▶ _Extract provided_:
TDB decomposes via a completely different pathway compared to ITDB, so that the presence of the 2-propoxy group in the borate ester has a profound effect on the surface chemistry. TDB reacts to desorb dimethyl 2-butene at somewhat below room temperature to leave BOx species on the surface. Thus, under the conditions at which the tribological measurements are carried out, BOx species are likely to be present. This appears to cause some initial reduction in friction once sliding starts, but is worn from the surface sufficiently rapidly that this friction reduction is not sustained (Fig. 3; Table 1).

The stoichiometry of the intermediate formed from ITDB by the surface chemistry [15] is C6H12O2B (Fig. 1). Hydrogen is not detectable by Auger spectroscopy, but the relative peak-to-peak intensities of the C and O KLL Auger features outside the wear track (6 ± 1) are consistent with this stoichiometry [30]. The C:O Auger ratio inside the wear track is very close to this value (5.5 ± 1.0), suggesting that the composition within the wear track is dictated by the composition of the precursor. The relative Auger sensitivities of boron and oxygen [30] indicate that, for a surface with a B:O ratio of 1:2, the boron Auger signal should be ~50 % of the oxygen signal, thereby rationalizing the absence of a clear boron Auger signal on the surface (Fig. 6).

Thus, the presence of a 2-propoxy species in the ITDB functions as a reactive group by undergoing B–O bond scission to deposit a stable boron-containing moiety. In addition to stabilizing the borate ester against hydrolysis, the bridging group in ITDB also serves to stabilize a molecular fragment on the surface.

The surface ITDB-derived species is likely to decompose at the shearing interface, although little is known about this process. The resulting Auger features inside the wear track are more intense than those outside, while their relative intensities are consistent with the carbon and oxygen contents in the precursor borate ester. A similar increase in coverage inside the wear track has been noted when using dimethyl disulfide as a gas-phase lubricant [3, 4] and has been ascribed to the presence of an atomically rougher surface that can accommodate a higher adsorbate coverage.

Previous experiments have explored the shear-induced surface-to-bulk transport of the surface thiolate species formed from dimethyl disulfide (DMDS) on copper [24] where continually dosing the surface with DMDS, while rubbing results in a reduction in friction coefficient. Interfacial shear results in sulfur being transported into the subsurface region where it penetrates ~0.7 nm per scan at a normal load of 0.44 N [5]. In this case, it was found that the distribution of sulfur in the subsurface region reached a constant value after ~130 scans, so that the surface-to-bulk transport kinetics were found to be self-limiting. This was ascribed either to a change in the shear properties of the copper caused by the presence of sulfur or to the formation of a boundary film that localized the shear. Thus, the film formed on the surface by dosing a copper sample with DMDS, while scanning comprises a sulfur-rich surface layer formed by DMDS decomposing on the surface, a subsurface region which contains some sulfur and carbon formed by the shearing interface, with clean copper below.

▶ _Assignment 1_:
In the passage on borate ester surface chemistry, what stoichiometry is given for the intermediate formed from ITDB?
The records have nothing to do with the passage on borate ester surface chemistry.

▶ _Input for this task_:
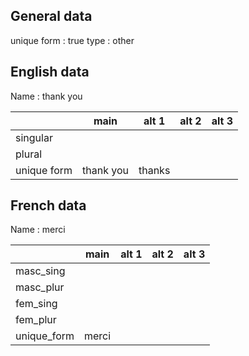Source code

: ## General data

unique form : true
type : other

## English data

Name : thank you

|             |   main    | alt 1  | alt 2 | alt 3 |
| :---------- | :-------: | :----: | :---: | ----- |
| singular    |           |        |       |       |
| plural      |           |        |       |       |
| unique form | thank you | thanks |       |       |

## French data

Name : merci

|             | main  | alt 1 | alt 2 | alt 3 |
| :---------- | :---: | :---: | :---: | :---: |
| masc_sing   |       |       |       |       |
| masc_plur   |       |       |       |       |
| fem_sing    |       |       |       |       |
| fem_plur    |       |       |       |       |
| unique_form | merci |       |       |       |



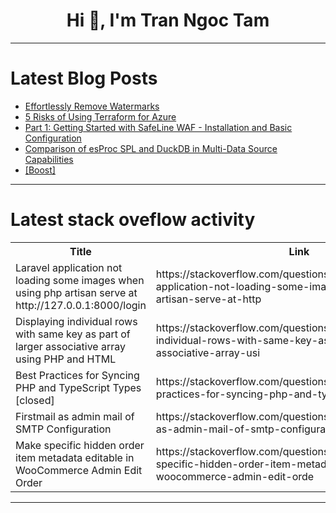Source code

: <h1 align="center">Hi 👋, I'm Tran Ngoc Tam</h1>

---

# Latest Blog Posts 
<!-- BLOG-POST-LIST:START -->
- [Effortlessly Remove Watermarks](https://dev.to/luckyricky/effortlessly-remove-watermarks-amb)
- [5 Risks of Using Terraform for Azure](https://dev.to/stas_sultanov/5-risks-of-using-terraform-for-azure-1jlp)
- [Part 1: Getting Started with SafeLine WAF - Installation and Basic Configuration](https://dev.to/sharon_42e16b8da44dabde6d/part-1-getting-started-with-safeline-waf-installation-and-basic-configuration-21eb)
- [Comparison of esProc SPL and DuckDB in Multi-Data Source Capabilities](https://dev.to/serina_8340/comparison-of-esproc-spl-and-duckdb-in-multi-data-source-capabilities-32op)
- [[Boost]](https://dev.to/jack3381/-2i93)
<!-- BLOG-POST-LIST:END -->

---

# Latest stack oveflow activity
<table>
  <tr><th>Title</th><th>Link</th></tr>
  <!-- STACKOVERFLOW:START --><tr><td>Laravel application not loading some images when using php artisan serve at http://127.0.0.1:8000/login</td><td>https://stackoverflow.com/questions/79609779/laravel-application-not-loading-some-images-when-using-php-artisan-serve-at-http</td></tr><tr><td>Displaying individual rows with same key as part of larger associative array using PHP and HTML</td><td>https://stackoverflow.com/questions/79609637/displaying-individual-rows-with-same-key-as-part-of-larger-associative-array-usi</td></tr><tr><td>Best Practices for Syncing PHP and TypeScript Types [closed]</td><td>https://stackoverflow.com/questions/79609271/best-practices-for-syncing-php-and-typescript-types</td></tr><tr><td>Firstmail as admin mail of SMTP Configuration</td><td>https://stackoverflow.com/questions/79609174/firstmail-as-admin-mail-of-smtp-configuration</td></tr><tr><td>Make specific hidden order item metadata editable in WooCommerce Admin Edit Order</td><td>https://stackoverflow.com/questions/79609125/make-specific-hidden-order-item-metadata-editable-in-woocommerce-admin-edit-orde</td></tr><!-- STACKOVERFLOW:END -->
</table>

---


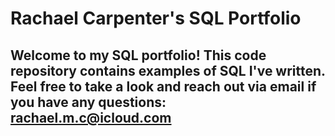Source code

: # Rachael Carpenter's SQL Portfolio
## Welcome to my SQL portfolio! This code repository contains examples of SQL I've written. Feel free to take a look and reach out via email if you have any questions: rachael.m.c@icloud.com
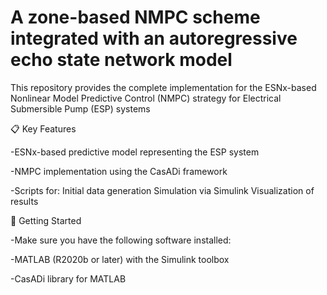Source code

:# A zone-based NMPC scheme integrated with an autoregressive echo state network model
This repository provides the complete implementation for the ESNx-based Nonlinear Model Predictive Control (NMPC) strategy for Electrical Submersible Pump (ESP) systems

📋 Key Features

-ESNx-based predictive model representing the ESP system

-NMPC implementation using the CasADi framework

-Scripts for: Initial data generation Simulation via Simulink Visualization of results

🚀 Getting Started

-Make sure you have the following software installed:

-MATLAB (R2020b or later) with the Simulink toolbox

-CasADi library for MATLAB
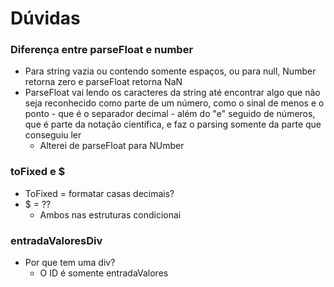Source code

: # Dúvidas

### Diferença entre parseFloat e number 
- Para string vazia ou contendo somente espaços, ou para null, Number retorna zero e parseFloat retorna NaN 
- ParseFloat vai lendo os caracteres da string até encontrar algo que não seja reconhecido como parte de um número, como o sinal de menos e o ponto - que é o separador decimal - além do "e" seguido de números, que é parte da notação científica, e faz o parsing somente da parte que conseguiu ler
    - Alterei de parseFloat para NUmber

### toFixed e $
 - ToFixed = formatar casas decimais?
 - $ = ??
    - Ambos nas estruturas condicionai

### entradaValoresDiv
- Por que tem uma div?
    - O ID é somente entradaValores

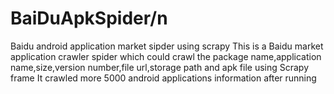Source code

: # BaiDuApkSpider/n
Baidu android application market sipder using scrapy 
This is a Baidu market application crawler spider which could crawl the package name,application name,size,version number,file url,storage path and apk file using Scrapy frame
It crawled more 5000 android applications information after running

▶ _Assignment 2_:
Reproduce the lines of the records starting at the line that contains "unique form : true" and ending at the line that contains "Name : merci".

▶ _Response 1_:
C6H12O2B

▶ _Response 2_:
unique form : true
type : other

## English data

Name : thank you

|             |   main    | alt 1  | alt 2 | alt 3 |
| :---------- | :-------: | :----: | :---: | ----- |
| singular    |           |        |       |       |
| plural      |           |        |       |       |
| unique form | thank you | thanks |       |       |

## French data

Name : merci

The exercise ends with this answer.